▶ **Required actions**:
(a) Name every short form that the passage on the Otay tax case introduces in parentheses, along with the full term each one stands for.
(b) Continue the passage on the Otay tax case, starting right after its last sentence.

▶ **Source passage**:
-- BEGIN --
The decision is an affirmation of the economic substance doctrine's role as a judicial backstop against transactions that, while formally compliant with the Internal Revenue Code (Code), are inconsistent with congressional intent. Although the transactions in Otay predated the codification of the economic substance doctrine under section 7701(o), the court's analysis provides a clear roadmap for how it will likely scrutinize similar basis-shifting schemes under the current statutory regime. The case serves as reminder to taxpayers that courts will look past the form of a transaction to its underlying substance, or lack thereof.

Basic overview of the Otay decision

The case involved two brothers, Al and Jim Baldwin, who were 50-50 partners in a large Southern California real estate development business, Otay Project, LP (OPLP). OPLP used the completed contract method (CCM) of accounting, which allowed it to defer recognition of over $700 million of income from land sales.
-- END --
▶ **Data supplied**:
-- BEGIN --
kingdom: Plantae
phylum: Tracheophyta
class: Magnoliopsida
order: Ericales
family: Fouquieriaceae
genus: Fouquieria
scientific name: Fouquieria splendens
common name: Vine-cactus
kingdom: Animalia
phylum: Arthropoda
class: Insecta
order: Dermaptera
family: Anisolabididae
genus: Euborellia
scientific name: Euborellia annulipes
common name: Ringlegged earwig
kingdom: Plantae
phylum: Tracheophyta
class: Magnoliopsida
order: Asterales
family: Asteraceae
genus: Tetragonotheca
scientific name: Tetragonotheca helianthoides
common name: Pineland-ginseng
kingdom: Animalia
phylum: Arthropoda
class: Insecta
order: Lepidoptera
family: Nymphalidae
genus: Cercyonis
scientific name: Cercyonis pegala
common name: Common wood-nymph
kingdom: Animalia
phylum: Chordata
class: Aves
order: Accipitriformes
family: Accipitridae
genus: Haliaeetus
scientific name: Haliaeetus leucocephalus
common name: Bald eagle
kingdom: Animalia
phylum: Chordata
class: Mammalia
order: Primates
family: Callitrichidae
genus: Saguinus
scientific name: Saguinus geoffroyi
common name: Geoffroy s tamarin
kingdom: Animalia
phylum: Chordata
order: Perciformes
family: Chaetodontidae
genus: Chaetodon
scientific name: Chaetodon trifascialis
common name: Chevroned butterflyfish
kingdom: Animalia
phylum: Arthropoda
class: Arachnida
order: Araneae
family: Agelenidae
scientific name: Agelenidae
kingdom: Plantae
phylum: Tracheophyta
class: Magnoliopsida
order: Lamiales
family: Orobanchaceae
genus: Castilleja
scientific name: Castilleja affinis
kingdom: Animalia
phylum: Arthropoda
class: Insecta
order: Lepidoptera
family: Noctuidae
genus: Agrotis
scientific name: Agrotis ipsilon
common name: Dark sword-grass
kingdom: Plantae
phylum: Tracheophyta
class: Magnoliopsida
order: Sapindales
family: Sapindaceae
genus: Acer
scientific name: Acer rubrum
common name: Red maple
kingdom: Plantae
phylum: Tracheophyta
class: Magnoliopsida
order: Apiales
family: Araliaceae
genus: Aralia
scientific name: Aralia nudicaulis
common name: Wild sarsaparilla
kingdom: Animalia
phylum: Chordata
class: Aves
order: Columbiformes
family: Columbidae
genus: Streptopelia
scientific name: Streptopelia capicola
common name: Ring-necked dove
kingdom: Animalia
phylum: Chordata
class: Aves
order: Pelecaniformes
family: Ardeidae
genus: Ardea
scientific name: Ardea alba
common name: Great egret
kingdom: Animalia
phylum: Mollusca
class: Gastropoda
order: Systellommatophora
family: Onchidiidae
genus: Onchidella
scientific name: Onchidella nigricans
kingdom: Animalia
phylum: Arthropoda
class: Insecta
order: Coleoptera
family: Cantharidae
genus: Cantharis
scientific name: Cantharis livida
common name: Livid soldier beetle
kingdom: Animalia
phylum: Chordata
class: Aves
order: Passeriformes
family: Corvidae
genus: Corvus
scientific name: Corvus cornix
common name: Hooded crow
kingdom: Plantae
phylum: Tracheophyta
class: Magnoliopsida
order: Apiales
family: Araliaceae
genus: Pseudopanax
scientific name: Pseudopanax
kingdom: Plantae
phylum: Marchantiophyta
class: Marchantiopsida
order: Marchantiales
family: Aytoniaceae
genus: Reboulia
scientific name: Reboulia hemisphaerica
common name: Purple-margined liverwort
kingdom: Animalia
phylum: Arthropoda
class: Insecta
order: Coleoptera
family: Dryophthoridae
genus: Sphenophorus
-- END --
▶ **Response list**:
(a)
- Code: Internal Revenue Code
- OPLP: Otay Project, LP
- CCM: completed contract method

(b)
After a falling out, an arbitrator ordered the brothers to separate their business interests in 2005. They engaged tax advisors to structure the unwinding of their joint ventures. The advisors implemented a complex restructuring plan that involved, among other steps, creating new financing companies (Fincos) for each brother's family, separating the rights to receive payments on land sales from the obligation to perform the related construction work, and undertaking a series of estate planning transfers. These transfers were designed to trigger a technical termination of OPLP, which, with a section 754 election in effect, would generate a massive basis step-up under section 743(b).

When OPLP liquidated in 2012, it finally recognized the deferred CCM income but claimed an offsetting deduction, which it attributed to the section 743(b) basis adjustment. The IRS disallowed the deduction, arguing the transactions were a sham designed solely to create an artificial tax benefit.

The Tax Court’s economic substance doctrine analysis (pre-codification)

Though the court held that the partnership had incorrectly calculated the section 743(b) basis adjustment, it provided a detailed alternative holding based on the common law economic substance doctrine.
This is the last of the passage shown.